雪惜对上乔梦洁狠戾阴森的目光,心里发憷,她看出什么了吗?她拼命避免跟她起正面冲突,如今还是避免不了吗? 再看池斯年,上一刻还热情如火的吻她,下一秒就能对别的女人温柔,他到底把女人当成什么了?或许更确切的问,他到底把她当成什么了?

雪惜心里烦躁不安,以致于接下来的逛街频频走神,苏母看出了她的心不在焉,称自己累了,想回去休息。雪惜看看时间,已经快八点半了,便顺势送苏母回医院。

将苏母安顿好后,雪惜退出病房,黄医生倚在素净的墙壁上,手里端着两杯热咖啡,举起一杯冲她示意,“雪惜,给我十分钟陪我喝杯咖啡行吗?”
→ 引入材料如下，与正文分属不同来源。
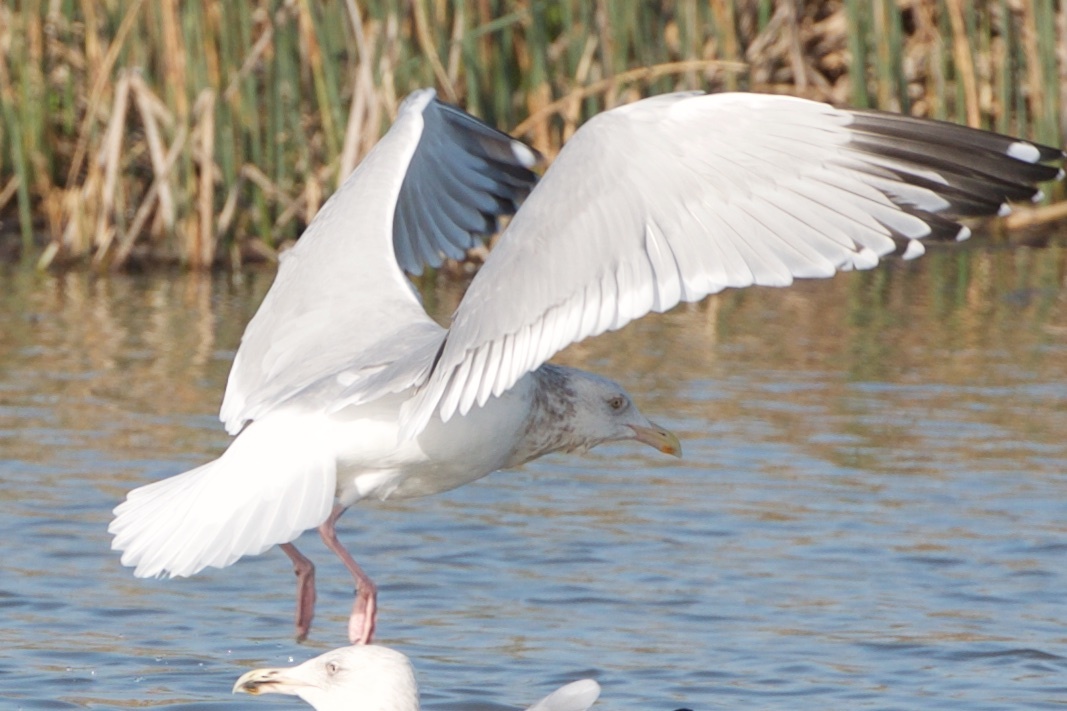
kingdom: Animalia
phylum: Chordata
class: Aves
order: Charadriiformes
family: Laridae
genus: Larus
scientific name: Larus argentatus
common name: Herring gull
雪惜怔了一下,又看了看时间,这才接过热咖啡捧在手里,“黄医生,谢谢你,我妈妈今天过得很开心。”

“那你呢?”黄医生边往楼梯间走边问她。

苏雪惜盯着杯子里因走动而晃荡起来的水纹,树欲静而风不止,她过得开心吗?似乎从得知妈妈的生病以后,她无路可走嫁给乔少桓那天开始,她就跟这两个字再也不沾边了。

雪惜淡笑不语,跟着黄医生走上天台,晚风徐徐,带着一股白天未褪尽的闷热,楼下五光十色的街灯将半边天映得恍如白昼。

黄医生看了看她,抿了一口咖啡,看向远方灯塔上的亮光,说:“雪惜,你听说过关于灯塔的故事吗?”

“嗯。”雪惜点点头,“希罗是希腊神话中的女祭司,她与兰德尔一见钟情,每当夜幕降临时,希罗点燃火炬,指引对岸的兰德尔泅水过来欢聚。有一次海上刮起狂风,火炬熄灭了,兰德尔泅水过海时不幸遇难。第二天,希罗在岸边见到情人的尸体,痛不欲生,也投入水中,与情人同归于尽。后来就有了灯塔,来指引在海上迷途的船只归来。”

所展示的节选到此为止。